→ PROBLEM STATEMENT
Down to the final character, output the records below as they stand.

→ MATERIAL FOR THE TASK
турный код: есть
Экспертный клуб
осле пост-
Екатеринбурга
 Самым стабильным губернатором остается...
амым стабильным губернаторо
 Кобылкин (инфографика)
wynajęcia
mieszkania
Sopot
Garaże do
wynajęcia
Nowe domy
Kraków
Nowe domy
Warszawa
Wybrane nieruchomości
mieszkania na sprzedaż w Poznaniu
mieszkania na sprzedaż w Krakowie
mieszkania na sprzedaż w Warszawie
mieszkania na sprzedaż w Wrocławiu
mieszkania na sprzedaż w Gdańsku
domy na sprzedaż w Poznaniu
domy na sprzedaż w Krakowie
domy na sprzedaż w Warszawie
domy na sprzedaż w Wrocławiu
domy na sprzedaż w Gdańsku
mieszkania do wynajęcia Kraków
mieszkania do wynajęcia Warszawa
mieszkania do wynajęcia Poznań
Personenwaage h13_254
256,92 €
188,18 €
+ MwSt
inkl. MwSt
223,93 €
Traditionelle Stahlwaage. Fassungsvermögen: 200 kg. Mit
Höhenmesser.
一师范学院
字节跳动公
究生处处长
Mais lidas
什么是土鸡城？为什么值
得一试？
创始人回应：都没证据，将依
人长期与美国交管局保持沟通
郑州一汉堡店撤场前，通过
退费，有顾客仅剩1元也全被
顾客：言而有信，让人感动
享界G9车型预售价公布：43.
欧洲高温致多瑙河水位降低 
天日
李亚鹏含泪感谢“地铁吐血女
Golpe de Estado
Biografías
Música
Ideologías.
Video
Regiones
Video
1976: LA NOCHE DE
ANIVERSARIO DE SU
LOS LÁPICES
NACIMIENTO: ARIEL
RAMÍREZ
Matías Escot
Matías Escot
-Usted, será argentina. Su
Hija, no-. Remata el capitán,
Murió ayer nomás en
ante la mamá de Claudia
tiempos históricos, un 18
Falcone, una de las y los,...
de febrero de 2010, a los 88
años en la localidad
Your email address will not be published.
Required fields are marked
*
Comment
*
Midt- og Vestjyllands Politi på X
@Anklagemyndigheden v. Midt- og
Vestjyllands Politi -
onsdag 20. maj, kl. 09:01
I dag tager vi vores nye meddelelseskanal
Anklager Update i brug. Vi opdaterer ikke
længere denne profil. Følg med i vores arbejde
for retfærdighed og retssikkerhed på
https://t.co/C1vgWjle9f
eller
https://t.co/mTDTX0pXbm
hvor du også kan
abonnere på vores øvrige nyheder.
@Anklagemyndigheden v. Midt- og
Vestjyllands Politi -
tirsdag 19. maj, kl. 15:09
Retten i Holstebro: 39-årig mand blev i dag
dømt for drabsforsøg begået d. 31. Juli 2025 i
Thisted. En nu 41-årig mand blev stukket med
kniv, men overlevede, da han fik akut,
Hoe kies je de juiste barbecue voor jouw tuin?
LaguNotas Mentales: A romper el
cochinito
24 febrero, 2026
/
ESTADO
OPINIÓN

→ EXPECTED ANSWER
турный код: есть
Экспертный клуб
осле пост-
Екатеринбурга
 Самым стабильным губернатором остается...
амым стабильным губернаторо
 Кобылкин (инфографика)
wynajęcia
mieszkania
Sopot
Garaże do
wynajęcia
Nowe domy
Kraków
Nowe domy
Warszawa
Wybrane nieruchomości
mieszkania na sprzedaż w Poznaniu
mieszkania na sprzedaż w Krakowie
mieszkania na sprzedaż w Warszawie
mieszkania na sprzedaż w Wrocławiu
mieszkania na sprzedaż w Gdańsku
domy na sprzedaż w Poznaniu
domy na sprzedaż w Krakowie
domy na sprzedaż w Warszawie
domy na sprzedaż w Wrocławiu
domy na sprzedaż w Gdańsku
mieszkania do wynajęcia Kraków
mieszkania do wynajęcia Warszawa
mieszkania do wynajęcia Poznań
Personenwaage h13_254
256,92 €
188,18 €
+ MwSt
inkl. MwSt
223,93 €
Traditionelle Stahlwaage. Fassungsvermögen: 200 kg. Mit
Höhenmesser.
一师范学院
字节跳动公
究生处处长
Mais lidas
什么是土鸡城？为什么值
得一试？
创始人回应：都没证据，将依
人长期与美国交管局保持沟通
郑州一汉堡店撤场前，通过
退费，有顾客仅剩1元也全被
顾客：言而有信，让人感动
享界G9车型预售价公布：43.
欧洲高温致多瑙河水位降低 
天日
李亚鹏含泪感谢“地铁吐血女
Golpe de Estado
Biografías
Música
Ideologías.
Video
Regiones
Video
1976: LA NOCHE DE
ANIVERSARIO DE SU
LOS LÁPICES
NACIMIENTO: ARIEL
RAMÍREZ
Matías Escot
Matías Escot
-Usted, será argentina. Su
Hija, no-. Remata el capitán,
Murió ayer nomás en
ante la mamá de Claudia
tiempos históricos, un 18
Falcone, una de las y los,...
de febrero de 2010, a los 88
años en la localidad
Your email address will not be published.
Required fields are marked
*
Comment
*
Midt- og Vestjyllands Politi på X
@Anklagemyndigheden v. Midt- og
Vestjyllands Politi -
onsdag 20. maj, kl. 09:01
I dag tager vi vores nye meddelelseskanal
Anklager Update i brug. Vi opdaterer ikke
længere denne profil. Følg med i vores arbejde
for retfærdighed og retssikkerhed på
https://t.co/C1vgWjle9f
eller
https://t.co/mTDTX0pXbm
hvor du også kan
abonnere på vores øvrige nyheder.
@Anklagemyndigheden v. Midt- og
Vestjyllands Politi -
tirsdag 19. maj, kl. 15:09
Retten i Holstebro: 39-årig mand blev i dag
dømt for drabsforsøg begået d. 31. Juli 2025 i
Thisted. En nu 41-årig mand blev stukket med
kniv, men overlevede, da han fik akut,
Hoe kies je de juiste barbecue voor jouw tuin?
LaguNotas Mentales: A romper el
cochinito
24 febrero, 2026
/
ESTADO
OPINIÓN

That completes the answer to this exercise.